O Que os Viajantes Devem Saber Sobre a Argentina
O cenário de golpes da Argentina está concentrado em Buenos Aires. Fora da capital, o país é consideravelmente mais relaxado — Patagônia, Mendoza e o noroeste veem muito pouco crime direcionado a turistas.
Golpes Comuns na Argentina
Os golpes de turismo da Argentina são bem documentados e seguem padrões reconhecíveis — tornando-os muito mais fáceis de evitar uma vez que você saiba o que procurar.
O golpe de turismo mais relatado da Argentina opera em duas etapas. Primeiro, um cúmplice joga mostarda, ketchup, fezes de pássaro falsas ou água em você por trás — ou derrama de cima. Segundo, um 'local preocupado' se aproxima imediatamente para ajudar a limpar. Enquanto você está distraído, um ou mais cúmplices vasculham sua bolsa ou pegam seus bolsos. Toda a operação leva menos de 60 segundos. É mais ativa na Rua Florida (rua de compras pedestre), em San Telmo e ao redor de praças cheias de turistas.
- Se algo cair em você: não pare, não olhe para baixo, não interaja com quem se aproximar. Saia imediatamente para um local seguro.
- Use uma bolsa de ombro usada na frente — não uma mochila — em todas as áreas turísticas de Buenos Aires.
- Mantenha seu telefone no bolso frontal da calça ou bolso interno do casaco em vez de na mão.

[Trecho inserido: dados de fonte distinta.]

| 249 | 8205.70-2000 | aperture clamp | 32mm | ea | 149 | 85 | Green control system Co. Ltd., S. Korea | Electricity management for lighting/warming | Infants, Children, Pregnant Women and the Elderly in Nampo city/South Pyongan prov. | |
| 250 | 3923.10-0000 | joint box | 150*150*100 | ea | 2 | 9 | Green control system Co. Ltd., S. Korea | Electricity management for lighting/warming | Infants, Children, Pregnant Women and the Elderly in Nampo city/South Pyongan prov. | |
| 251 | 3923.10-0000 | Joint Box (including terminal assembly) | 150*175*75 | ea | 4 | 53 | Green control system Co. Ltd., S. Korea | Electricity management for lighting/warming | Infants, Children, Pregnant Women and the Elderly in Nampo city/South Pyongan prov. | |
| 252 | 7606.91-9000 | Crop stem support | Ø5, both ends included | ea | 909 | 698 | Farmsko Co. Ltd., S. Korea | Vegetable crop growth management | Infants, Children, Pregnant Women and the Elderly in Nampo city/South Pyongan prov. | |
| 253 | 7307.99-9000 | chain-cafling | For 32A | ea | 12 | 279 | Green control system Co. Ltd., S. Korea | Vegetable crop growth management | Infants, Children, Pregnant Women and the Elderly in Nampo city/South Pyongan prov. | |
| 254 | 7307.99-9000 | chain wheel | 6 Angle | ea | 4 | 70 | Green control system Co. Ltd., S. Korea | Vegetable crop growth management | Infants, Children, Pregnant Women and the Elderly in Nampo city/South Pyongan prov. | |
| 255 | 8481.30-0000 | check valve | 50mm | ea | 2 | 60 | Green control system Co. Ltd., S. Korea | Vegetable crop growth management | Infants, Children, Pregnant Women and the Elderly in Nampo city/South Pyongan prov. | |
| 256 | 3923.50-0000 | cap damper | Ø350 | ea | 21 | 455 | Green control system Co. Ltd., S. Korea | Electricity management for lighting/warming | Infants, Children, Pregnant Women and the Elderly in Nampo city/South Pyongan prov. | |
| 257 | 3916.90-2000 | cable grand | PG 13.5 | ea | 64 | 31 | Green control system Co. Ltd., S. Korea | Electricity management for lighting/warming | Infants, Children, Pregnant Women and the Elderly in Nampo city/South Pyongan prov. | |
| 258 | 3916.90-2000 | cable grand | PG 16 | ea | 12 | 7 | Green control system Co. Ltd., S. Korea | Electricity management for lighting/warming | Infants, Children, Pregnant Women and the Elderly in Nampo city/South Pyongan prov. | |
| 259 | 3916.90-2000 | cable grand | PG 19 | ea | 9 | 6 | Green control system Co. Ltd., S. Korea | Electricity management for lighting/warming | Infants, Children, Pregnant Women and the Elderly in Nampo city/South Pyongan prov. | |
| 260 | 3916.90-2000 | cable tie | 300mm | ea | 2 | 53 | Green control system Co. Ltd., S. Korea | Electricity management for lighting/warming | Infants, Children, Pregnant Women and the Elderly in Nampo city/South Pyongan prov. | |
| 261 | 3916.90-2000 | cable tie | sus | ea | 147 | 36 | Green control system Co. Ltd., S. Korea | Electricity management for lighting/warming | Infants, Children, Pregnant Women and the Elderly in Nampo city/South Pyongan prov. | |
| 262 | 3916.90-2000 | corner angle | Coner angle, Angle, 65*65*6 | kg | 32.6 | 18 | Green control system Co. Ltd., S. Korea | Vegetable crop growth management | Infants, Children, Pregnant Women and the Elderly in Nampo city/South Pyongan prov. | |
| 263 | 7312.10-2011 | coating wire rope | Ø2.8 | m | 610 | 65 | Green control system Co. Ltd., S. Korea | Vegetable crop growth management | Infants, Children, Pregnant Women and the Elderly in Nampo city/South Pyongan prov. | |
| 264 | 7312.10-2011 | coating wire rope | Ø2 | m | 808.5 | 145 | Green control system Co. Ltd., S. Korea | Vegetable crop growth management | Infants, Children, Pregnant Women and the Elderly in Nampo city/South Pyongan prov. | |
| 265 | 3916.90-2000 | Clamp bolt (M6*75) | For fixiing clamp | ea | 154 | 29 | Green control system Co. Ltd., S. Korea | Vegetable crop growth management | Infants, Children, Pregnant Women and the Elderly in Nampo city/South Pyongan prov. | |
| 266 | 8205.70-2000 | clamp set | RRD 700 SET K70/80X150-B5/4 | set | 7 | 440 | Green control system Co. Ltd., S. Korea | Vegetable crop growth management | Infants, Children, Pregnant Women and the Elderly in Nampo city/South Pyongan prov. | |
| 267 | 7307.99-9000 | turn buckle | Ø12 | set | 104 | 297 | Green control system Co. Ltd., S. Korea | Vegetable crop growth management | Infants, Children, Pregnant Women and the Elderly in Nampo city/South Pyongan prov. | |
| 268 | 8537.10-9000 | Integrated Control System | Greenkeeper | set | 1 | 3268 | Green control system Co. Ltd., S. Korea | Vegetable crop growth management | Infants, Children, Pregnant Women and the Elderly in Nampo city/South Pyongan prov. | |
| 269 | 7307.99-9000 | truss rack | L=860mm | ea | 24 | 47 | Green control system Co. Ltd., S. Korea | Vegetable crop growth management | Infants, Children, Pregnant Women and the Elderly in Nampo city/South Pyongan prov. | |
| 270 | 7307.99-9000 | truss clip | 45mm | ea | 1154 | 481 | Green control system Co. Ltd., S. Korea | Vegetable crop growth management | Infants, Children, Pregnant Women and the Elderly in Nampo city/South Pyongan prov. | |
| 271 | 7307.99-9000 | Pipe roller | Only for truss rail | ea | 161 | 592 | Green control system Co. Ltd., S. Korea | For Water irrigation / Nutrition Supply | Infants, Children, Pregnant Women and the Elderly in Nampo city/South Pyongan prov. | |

- Ande com propósito e atenção em áreas turísticas — criminosos de distração procuram pessoas absortas em seus telefones ou mapas.
Dois ou três homens à paisana abordam turistas, mostram distintivos falsos de polícia e alegam estar conduzindo uma 'verificação de rotina de drogas' ou 'investigação de dinheiro falso'. Eles pedem para ver sua carteira e passaporte. Durante a inspeção, eles trocam dinheiro, escondem cartões ou simplesmente embolsam itens e devolvem uma carteira 'inspecionada' com conteúdos faltando. Uma variação: eles primeiro avisam que 'policiais falsos estão operando na área' e oferecem verificar se seu dinheiro é genuíno — então o roubam eles mesmos.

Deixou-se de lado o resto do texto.